Por Favor Não nos Dêem
Desse Perfume!
No Condado
dos Perfumes a juventude politizada que costuma dançar a quadrilha e a mazurca
a virar sempre para a direita, entontecendo as noivas e namoradas nos bailes
semanais da realeza local, anunciou ao rei que pretende uma revisão
constitucional que obedeça a um mínimo de parâmetros aromáticos em consonância
apenas com as suas sensibilidades perfumistas, devendo ignorar as dos incultos
súbditos e em especial as dos adversários que nos bailes reais dos sábados têm
o costume de os provocar dançando as mesmas quadrilha e mazurcas mas virando
para a esquerda ou batendo ao centro, entontecendo de igual modo as namoradas e
noivas mas causando a confusão geral no bailarico, o que muito diverte o rei e
a família real – que tem de se rir do mesmo que o rei ou ele mete cara de pau
(alias é a sua alcunha por passar todo o santo dia com essa cara) – e por vezes
deitando abaixo o estado dos músicos com músicos e tudo.
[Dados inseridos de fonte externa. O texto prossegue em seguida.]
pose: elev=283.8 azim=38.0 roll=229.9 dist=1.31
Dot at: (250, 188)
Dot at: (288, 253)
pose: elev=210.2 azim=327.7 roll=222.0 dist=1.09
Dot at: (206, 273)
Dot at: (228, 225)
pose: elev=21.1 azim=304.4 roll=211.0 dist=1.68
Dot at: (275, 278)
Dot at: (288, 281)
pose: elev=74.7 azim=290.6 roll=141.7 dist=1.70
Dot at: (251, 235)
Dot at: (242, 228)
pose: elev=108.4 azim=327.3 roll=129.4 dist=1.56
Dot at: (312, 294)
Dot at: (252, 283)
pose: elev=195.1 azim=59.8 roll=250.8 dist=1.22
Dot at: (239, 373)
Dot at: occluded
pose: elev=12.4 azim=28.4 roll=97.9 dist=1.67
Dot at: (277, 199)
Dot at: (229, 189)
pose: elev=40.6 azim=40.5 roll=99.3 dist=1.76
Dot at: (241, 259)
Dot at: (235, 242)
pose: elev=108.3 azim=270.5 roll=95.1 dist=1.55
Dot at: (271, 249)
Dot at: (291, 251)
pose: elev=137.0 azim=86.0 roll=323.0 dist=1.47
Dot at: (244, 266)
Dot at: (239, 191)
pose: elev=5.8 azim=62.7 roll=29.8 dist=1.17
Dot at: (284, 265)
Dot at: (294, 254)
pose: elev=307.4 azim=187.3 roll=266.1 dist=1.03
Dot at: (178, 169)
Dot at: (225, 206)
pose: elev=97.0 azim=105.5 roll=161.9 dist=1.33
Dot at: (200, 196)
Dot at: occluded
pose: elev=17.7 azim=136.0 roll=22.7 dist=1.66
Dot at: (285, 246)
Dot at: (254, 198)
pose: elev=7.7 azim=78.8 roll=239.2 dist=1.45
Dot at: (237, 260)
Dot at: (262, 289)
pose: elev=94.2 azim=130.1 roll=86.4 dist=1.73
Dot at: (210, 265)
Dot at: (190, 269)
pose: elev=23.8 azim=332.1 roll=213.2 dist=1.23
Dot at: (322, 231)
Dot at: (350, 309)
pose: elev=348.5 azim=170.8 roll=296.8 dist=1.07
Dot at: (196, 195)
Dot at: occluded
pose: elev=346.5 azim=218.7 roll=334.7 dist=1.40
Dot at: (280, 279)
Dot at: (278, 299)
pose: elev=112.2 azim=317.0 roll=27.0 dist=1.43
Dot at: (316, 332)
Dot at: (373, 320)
Os jovens das direitas
pedem encarecidamente ao monarca e à comissão que ele nomear para a revisão da
constituição, ou Carta Constitucional (vulgo Cartola porque é tão pouco
respeitada que já só serve para tapar a cabeça dos ministros) para eliminarem
todo e qualquer perfume a Abril pois são alérgicos às flores rosadas de
cerejeira, às brancas de macieira, às coloridas e redilhadas dos jardins e aos
pólens e fenos em geral, pelo que costumam passar todo o mês de Abril de
lágrimas nos olhos, a lamentar-se pelos outros tempos, quando eram meninos e as
criadas os protegiam das horríveis flores e fenos enfiando-lhes os queridos
narizes em cantos só delas sabidos. Claro que antes dos Abris os jovens em
questão obedeciam ao professor (que temiam por causa da menina-de-nove-olhos)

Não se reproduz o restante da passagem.